I was born in 1959, so very blessed to have my grandparents under our roof and a great-aunt, Grandma’s sister, Edna, living across the street. But things change.


My great-aunt moved to Penrose Street. In 1968, my Grandpa died of pancreatic cancer. When we moved to a new house in 1969, I still remember sitting in the back seat of our station wagon, Bubba and I crying as we left our old neighborhood, the only one she had known all her life.


But one of my favorite memories of her was during a Thanksgiving more than 30 years ago in the “new” house. After dinner, her sister-in-law Ruth (a hell of a ragtime piano player, by the way) was at our piano banging out a jazzy tune when Bubba comes in from the kitchen, towel slung over her shoulder, cigarette dangling from her lips to entertain us with a hoochie coochie. I guess that’s not surprising because her favorite song was Cab Calloway’s “Minnie the Moocher” probably (at least in part) because her brothers used to call her Minnie, but also because she could do a naughty little dance to it. “Minnie had a heart as big as a whale” is a descriptive lyric for Bubba.

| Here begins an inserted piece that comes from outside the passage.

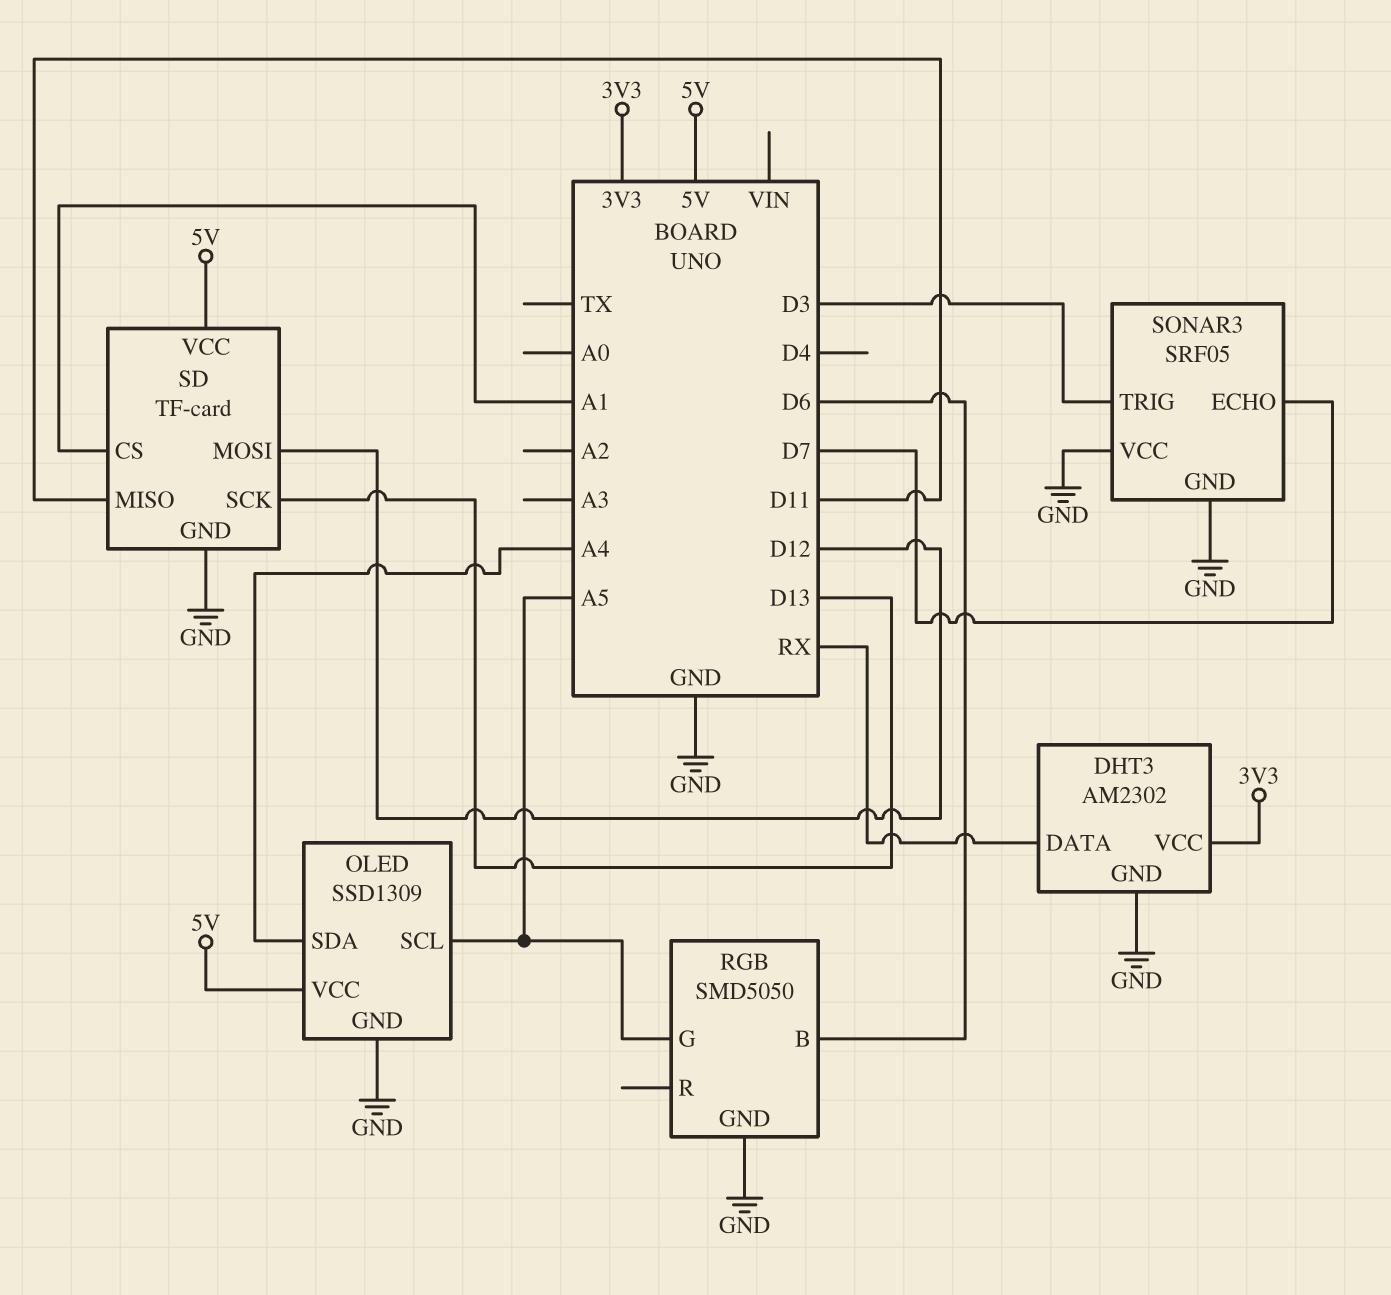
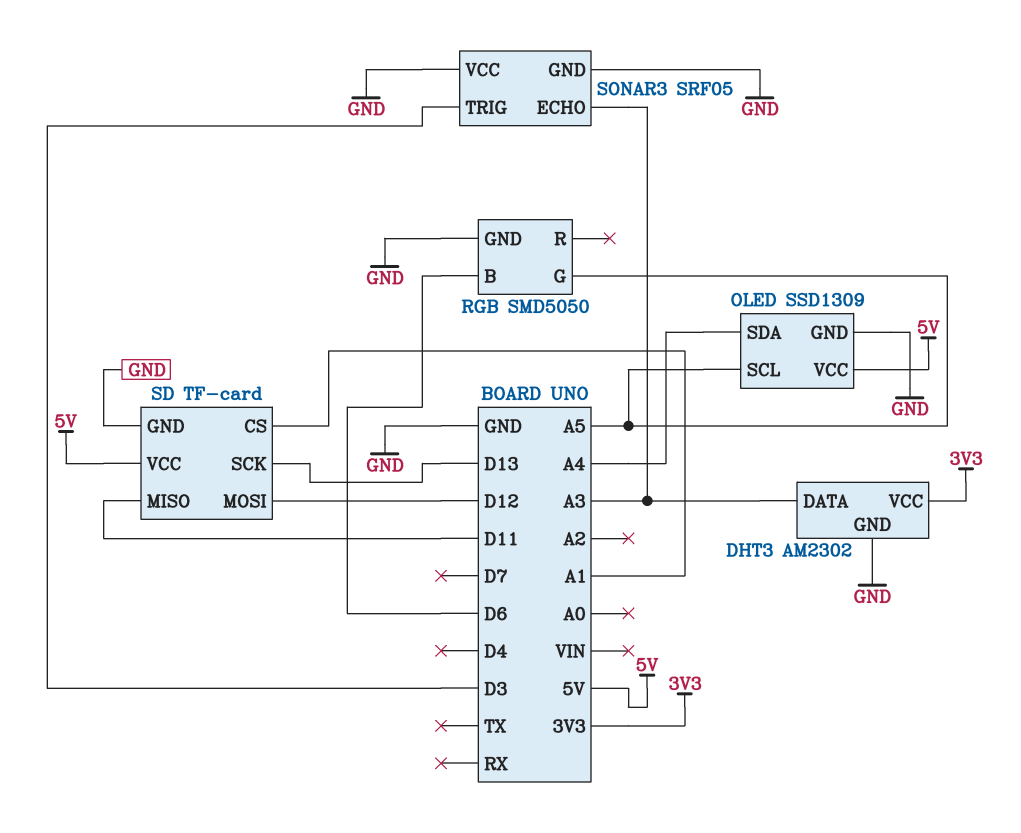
DHT3 pin DATA: RX -> A3
SONAR3 pin ECHO: D7 -> A3

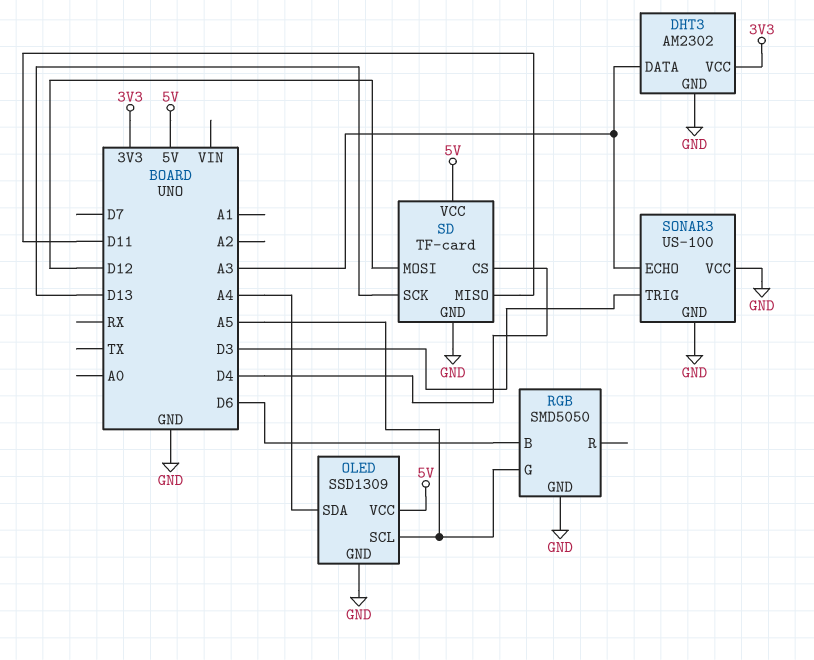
SD pin CS: A1 -> D4
SONAR3: SRF05 -> US-100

You see, hospitality was simply her way of living. She always had the coffee pot at the ready to pour a cup for a friend, whether that would be a neighbor or our milkman. And there usually would be some type of sweet treat to go with the coffee. One of her favorites was a sour cream coffee cake.

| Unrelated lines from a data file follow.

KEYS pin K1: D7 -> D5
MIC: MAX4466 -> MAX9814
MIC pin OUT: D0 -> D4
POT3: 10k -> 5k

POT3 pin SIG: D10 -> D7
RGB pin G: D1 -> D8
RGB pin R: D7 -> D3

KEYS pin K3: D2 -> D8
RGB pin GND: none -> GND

It’s so good, but I can’t remember what type of pan she baked it in. I seem to remember this cake as a Bundt; however, since I have lousy luck with a Bundt turning out well, I tried it in a springform pan (had a bit of trouble getting that out cleanly, too).


Like most of her hand-written recipes, not every step is clearly detailed because she just knew how to make it. We’d often get the ingredients listed, but the concise and often incomplete directions had a lot to be desired. She probably didn’t want to take the time to write it all down.


So, friends, here’s my best attempt to translate the recipe for Dorothy’s sour cream coffee cake. Give it a try, and then invite a friend over for coffee.


 


Sour Cream Coffee Cake


Ingredients for cake:

½ cup softened butter

1 cup sugar

2 large eggs

1 cup sour cream

2 cups sifted flour

1 teaspoon baking powder

½ teaspoon baking soda

½ teaspoon almond extract


Ingredients for filling and topping:

2 tablespoons brown sugar

1 teaspoon cinnamon


Method:

1. Preheat oven to 350 degrees

2. Mix all ingredients for cake. (Here’s where Bubba leaves out detail! I think she probably creamed the butter with the sugar then added the eggs using an electric mixer. She then likely sifted the dry ingredients together and then slowly added to the wet mixture. Then fold in the sour cream and almond extract. OK, back to Bubba’s recipe.)

3. Put half the dough in pan. (Again, what pan, Bubba? Springform works pretty well. Try a square baking pan if you don’t have a springform or if you’re super brave, a bundt.)

4. Sprinkle (¾ is what I did) brown sugar mixture over dough and add rest of dough in pan. Sprinkle remaining brown sugar mixture on top of cake. (Don’t you just love her?)

5. Bake at 350 degrees for 45 minutes. (I use the standard toothpick-comes-out-clean test, just to be sure.)